Am Brienzersee ist Irene Thomann (49) aufgewachsen – Wasser hat schon immer zu ihrem Leben gehört.
Untypischer Frauenberuf
Es sei nicht ihr Traum gewesen, auf einem Schiff zu arbeiten, allerdings habe es sie sehr angesprochen, sich in einem nicht typischen Frauenberuf behaupten zu können. 2010 hat sich die Malerin auf eine Stellenausschreibung bei der BLS Schifffahrt gemeldet, worauf sie anfänglich auf dem Brienzersee eingesetzt wurde, vorwiegend als Kassierin. Seit es die Winterschifffahrt gibt, fährt sie vermehrt auch auf dem Thunersee.
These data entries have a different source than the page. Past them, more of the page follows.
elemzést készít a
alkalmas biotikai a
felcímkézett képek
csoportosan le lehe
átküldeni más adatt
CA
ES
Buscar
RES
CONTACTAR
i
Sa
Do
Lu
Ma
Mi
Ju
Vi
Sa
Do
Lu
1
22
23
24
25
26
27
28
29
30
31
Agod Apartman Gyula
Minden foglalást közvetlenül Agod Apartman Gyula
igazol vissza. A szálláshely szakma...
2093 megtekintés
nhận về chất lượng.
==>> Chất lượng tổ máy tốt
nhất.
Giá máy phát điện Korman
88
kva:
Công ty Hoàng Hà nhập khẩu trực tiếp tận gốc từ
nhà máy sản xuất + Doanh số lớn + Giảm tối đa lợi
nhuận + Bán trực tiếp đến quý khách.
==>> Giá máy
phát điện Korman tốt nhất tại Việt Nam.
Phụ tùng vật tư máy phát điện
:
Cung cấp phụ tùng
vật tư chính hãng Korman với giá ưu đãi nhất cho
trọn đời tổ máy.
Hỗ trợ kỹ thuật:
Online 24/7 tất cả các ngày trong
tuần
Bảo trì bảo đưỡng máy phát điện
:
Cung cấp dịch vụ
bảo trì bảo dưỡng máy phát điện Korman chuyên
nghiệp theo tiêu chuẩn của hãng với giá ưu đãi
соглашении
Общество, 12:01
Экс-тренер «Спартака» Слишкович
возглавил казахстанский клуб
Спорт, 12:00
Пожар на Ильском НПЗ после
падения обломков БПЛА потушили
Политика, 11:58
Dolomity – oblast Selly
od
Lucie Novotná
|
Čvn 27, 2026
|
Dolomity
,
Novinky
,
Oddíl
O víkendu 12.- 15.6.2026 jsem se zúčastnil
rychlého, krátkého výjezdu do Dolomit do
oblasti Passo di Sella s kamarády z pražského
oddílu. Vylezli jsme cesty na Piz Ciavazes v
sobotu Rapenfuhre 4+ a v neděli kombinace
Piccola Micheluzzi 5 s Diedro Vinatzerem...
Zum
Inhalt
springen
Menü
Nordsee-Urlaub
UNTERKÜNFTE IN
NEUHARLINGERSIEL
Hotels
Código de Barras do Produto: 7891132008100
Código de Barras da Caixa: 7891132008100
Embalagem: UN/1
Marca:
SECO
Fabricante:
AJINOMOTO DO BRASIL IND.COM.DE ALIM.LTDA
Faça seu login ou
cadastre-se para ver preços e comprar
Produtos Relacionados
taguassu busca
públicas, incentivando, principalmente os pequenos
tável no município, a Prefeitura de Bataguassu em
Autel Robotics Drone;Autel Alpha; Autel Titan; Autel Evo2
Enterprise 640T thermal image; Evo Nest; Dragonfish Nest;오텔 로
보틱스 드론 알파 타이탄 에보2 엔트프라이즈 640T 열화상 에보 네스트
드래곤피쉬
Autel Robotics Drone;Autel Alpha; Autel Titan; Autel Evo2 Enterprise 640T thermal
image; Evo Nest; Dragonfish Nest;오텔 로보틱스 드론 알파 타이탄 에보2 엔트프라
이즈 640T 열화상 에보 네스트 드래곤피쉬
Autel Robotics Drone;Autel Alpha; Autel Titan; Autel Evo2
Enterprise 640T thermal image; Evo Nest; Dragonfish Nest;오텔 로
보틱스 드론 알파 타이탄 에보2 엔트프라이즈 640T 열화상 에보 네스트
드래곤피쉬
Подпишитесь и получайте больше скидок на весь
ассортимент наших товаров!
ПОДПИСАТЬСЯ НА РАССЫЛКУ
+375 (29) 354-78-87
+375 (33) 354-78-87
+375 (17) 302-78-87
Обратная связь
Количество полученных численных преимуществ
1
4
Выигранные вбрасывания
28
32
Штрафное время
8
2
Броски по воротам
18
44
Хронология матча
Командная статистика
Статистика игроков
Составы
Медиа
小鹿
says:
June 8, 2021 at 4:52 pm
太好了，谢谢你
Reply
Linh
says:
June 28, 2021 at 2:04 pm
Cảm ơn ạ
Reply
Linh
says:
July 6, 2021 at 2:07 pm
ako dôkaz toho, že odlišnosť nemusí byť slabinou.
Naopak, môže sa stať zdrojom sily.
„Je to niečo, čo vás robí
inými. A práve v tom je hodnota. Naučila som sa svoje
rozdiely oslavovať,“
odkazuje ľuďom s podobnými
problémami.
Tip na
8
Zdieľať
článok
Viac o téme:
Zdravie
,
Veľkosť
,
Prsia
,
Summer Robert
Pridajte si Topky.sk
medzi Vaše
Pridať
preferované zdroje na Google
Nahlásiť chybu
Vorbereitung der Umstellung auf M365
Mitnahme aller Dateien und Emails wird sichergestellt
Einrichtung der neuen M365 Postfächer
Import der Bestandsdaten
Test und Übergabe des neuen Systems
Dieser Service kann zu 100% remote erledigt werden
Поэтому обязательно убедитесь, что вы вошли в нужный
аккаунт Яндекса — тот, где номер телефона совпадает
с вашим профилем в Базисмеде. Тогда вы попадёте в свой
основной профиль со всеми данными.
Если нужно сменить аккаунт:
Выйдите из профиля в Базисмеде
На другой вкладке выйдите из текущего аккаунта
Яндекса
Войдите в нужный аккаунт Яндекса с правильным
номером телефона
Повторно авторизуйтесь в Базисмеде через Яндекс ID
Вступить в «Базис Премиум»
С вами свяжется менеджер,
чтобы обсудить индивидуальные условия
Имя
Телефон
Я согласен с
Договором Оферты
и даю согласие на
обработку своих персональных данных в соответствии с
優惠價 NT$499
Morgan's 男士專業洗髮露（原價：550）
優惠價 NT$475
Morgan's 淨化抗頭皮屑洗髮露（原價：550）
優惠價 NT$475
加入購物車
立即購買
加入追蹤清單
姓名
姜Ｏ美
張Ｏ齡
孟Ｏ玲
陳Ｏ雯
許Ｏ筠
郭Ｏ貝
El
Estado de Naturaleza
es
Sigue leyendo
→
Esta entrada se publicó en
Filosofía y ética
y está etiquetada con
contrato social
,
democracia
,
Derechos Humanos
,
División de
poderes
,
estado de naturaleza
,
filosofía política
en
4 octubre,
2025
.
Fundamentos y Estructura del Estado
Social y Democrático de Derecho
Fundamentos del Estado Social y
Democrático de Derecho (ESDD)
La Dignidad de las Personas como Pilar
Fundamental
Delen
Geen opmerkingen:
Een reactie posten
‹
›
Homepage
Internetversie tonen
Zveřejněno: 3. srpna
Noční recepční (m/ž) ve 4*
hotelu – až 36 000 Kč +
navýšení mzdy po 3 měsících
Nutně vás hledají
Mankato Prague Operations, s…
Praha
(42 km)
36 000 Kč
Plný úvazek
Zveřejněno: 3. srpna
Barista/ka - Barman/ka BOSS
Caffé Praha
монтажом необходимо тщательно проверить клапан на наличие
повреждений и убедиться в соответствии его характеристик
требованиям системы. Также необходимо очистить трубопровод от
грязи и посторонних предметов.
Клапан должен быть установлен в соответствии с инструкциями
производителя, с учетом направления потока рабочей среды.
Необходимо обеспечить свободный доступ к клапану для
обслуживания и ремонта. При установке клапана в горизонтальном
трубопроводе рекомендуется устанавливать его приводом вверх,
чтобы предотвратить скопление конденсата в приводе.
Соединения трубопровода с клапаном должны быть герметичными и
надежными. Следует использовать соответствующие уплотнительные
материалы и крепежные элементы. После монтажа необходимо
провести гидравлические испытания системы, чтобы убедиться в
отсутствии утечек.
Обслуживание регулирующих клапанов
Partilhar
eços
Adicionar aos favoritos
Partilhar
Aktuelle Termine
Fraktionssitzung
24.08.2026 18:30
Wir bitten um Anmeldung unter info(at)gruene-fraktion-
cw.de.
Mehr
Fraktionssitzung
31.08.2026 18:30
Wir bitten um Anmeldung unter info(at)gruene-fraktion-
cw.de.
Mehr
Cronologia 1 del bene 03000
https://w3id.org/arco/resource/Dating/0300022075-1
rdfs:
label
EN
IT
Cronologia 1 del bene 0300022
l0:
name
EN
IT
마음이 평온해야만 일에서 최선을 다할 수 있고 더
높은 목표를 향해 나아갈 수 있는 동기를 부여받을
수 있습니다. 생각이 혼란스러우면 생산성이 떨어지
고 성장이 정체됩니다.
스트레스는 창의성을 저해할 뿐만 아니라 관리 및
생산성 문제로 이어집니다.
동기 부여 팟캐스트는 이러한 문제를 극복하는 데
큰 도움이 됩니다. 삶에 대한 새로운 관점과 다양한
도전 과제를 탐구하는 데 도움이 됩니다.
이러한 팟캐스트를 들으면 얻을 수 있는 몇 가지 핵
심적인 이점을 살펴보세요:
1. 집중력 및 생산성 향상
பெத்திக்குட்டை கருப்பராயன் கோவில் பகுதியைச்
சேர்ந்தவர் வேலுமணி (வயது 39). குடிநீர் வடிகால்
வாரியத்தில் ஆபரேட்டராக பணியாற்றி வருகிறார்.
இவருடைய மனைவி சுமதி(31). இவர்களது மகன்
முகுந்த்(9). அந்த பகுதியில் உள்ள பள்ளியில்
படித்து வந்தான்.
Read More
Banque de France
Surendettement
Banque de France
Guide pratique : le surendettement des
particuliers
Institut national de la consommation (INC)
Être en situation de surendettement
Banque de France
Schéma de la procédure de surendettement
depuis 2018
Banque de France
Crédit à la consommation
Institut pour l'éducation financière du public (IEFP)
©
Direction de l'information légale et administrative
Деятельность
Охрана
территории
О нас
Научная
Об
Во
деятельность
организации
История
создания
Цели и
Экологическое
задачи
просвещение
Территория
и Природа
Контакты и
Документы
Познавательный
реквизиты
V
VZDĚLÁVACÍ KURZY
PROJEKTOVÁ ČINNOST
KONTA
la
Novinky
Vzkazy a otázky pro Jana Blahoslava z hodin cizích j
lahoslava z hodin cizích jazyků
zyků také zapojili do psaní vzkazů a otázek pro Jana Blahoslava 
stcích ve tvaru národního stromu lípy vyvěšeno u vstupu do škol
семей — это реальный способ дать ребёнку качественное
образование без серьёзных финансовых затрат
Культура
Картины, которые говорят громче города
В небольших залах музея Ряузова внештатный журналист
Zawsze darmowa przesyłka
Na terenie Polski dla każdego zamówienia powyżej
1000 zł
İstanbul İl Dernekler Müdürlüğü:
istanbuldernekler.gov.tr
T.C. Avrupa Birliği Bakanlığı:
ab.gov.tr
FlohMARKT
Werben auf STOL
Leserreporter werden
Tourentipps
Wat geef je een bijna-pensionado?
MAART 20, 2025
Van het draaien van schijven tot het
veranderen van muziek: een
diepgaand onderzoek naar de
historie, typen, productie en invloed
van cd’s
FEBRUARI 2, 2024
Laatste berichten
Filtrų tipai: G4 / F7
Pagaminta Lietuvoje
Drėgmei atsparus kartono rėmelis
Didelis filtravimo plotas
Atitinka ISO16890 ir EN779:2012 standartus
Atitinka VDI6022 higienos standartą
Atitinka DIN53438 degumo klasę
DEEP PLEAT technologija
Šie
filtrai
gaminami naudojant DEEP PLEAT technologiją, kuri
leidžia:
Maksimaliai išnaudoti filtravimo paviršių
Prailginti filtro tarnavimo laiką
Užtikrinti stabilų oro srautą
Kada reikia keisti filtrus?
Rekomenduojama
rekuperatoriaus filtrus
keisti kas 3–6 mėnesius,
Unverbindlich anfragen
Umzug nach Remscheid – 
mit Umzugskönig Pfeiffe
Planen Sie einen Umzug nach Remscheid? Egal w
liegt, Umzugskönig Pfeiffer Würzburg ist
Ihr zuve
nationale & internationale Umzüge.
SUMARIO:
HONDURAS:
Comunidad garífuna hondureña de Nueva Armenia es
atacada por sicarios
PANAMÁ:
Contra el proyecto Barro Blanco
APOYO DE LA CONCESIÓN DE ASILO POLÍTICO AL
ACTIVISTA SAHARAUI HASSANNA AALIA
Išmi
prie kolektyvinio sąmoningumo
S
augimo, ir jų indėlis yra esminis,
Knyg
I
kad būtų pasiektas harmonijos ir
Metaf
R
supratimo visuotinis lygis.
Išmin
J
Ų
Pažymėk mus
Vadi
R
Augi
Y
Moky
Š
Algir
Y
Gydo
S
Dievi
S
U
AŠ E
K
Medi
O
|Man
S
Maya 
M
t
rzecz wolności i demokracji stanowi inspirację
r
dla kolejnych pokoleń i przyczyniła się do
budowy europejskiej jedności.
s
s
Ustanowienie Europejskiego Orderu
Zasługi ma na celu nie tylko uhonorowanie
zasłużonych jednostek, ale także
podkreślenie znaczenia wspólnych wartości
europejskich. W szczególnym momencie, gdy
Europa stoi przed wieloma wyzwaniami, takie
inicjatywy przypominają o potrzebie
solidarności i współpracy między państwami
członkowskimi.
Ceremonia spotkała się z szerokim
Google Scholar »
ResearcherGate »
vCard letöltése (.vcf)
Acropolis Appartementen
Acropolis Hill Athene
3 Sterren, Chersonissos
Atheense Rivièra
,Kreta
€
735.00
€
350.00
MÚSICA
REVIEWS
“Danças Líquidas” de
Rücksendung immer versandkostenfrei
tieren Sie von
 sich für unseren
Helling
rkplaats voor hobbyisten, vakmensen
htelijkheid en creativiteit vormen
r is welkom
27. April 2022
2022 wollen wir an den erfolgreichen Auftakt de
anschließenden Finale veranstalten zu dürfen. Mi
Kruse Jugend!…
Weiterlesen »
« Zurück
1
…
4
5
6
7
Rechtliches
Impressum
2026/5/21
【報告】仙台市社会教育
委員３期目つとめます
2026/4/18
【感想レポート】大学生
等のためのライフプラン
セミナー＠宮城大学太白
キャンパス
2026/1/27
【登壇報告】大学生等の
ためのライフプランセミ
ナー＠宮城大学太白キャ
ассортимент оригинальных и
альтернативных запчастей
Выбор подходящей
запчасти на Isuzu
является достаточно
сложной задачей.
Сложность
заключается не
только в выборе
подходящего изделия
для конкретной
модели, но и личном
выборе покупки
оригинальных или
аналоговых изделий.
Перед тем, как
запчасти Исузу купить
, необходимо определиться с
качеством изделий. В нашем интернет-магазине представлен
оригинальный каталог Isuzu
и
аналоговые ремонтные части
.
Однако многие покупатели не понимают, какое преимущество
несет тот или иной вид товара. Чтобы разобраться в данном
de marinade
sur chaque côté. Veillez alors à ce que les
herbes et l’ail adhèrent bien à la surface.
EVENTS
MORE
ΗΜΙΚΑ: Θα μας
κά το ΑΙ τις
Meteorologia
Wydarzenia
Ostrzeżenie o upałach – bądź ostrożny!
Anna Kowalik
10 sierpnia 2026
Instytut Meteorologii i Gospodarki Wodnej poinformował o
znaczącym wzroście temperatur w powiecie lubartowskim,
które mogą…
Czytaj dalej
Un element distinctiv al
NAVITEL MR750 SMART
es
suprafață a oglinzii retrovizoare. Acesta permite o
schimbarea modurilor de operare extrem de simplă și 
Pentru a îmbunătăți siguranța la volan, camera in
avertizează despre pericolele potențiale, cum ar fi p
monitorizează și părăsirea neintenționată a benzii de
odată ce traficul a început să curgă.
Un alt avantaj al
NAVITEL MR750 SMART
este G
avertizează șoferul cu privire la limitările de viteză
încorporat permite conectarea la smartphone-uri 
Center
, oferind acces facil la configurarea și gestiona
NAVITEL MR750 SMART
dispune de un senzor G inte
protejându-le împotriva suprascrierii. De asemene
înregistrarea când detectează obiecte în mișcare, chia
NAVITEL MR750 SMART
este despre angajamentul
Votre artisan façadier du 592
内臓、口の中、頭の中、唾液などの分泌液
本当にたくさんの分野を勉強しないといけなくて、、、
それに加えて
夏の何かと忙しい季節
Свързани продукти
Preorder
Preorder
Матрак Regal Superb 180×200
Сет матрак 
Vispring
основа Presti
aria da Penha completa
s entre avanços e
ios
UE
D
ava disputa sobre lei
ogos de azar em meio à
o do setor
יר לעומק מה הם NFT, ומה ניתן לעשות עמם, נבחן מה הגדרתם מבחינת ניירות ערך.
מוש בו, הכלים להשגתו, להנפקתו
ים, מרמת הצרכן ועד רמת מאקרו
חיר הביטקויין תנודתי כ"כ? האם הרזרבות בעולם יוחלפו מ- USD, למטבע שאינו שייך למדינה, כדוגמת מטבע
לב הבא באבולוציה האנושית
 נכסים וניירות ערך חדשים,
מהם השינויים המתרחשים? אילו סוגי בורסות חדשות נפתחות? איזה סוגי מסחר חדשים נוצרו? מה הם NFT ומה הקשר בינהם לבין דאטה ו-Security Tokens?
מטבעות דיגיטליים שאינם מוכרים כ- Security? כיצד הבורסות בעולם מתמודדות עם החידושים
«Untypische Frauenberufe haben mich immer angesprochen.»
Irene Thomann
Als Matrosin musste sie die Handhabung der Seile lernen, alles was nautisch mit dem Schiff zu tun hat, was bei stürmischem Wetter zu tun ist. Und jedes Jahr werden sämtliche elf Notfallszenarien geübt. Es gibt unter anderem Übungen für medizinische Notfälle, «Mann über Bord» oder Hilfe in Seenot, wenn zum Beispiel ein anderes Schiff gekentert ist. Auch die Kursschiffe sind von der Regel, helfen zu müssen, nicht ausgenommen, da auf dem See eine Rettungspflicht besteht. Alle See-BenutzerInnen sind verpflichtet anderen Hilfe zu leisten, wenn diese in Not geraten sind. Das passiert nicht oft, es ist aber schon vorgekommen, dass von einem Kursschiff aus Hilfe geleistet wurde.
Immer unterwegs
Es ist eine Ganzjahres-Anstellung, auch wenn im Winter nur wenig Schiffe zirkulieren. Um bei der BLS Schifffahrt angestellt zu werden, muss man einen handwerklichen Beruf vorweisen können. Das ist die Bedingung, um im Winter in Thun, beziehungsweise in Interlaken Ost in der Werft zu arbeiten. Da sind Mechaniker, Schreiner, Elektriker, Zimmerleute, Sänitärinstallateure, Schlosser und auch Maler. Die Schiffe werden gewartet, repariert und für die nächste Saison in Stand gesetzt.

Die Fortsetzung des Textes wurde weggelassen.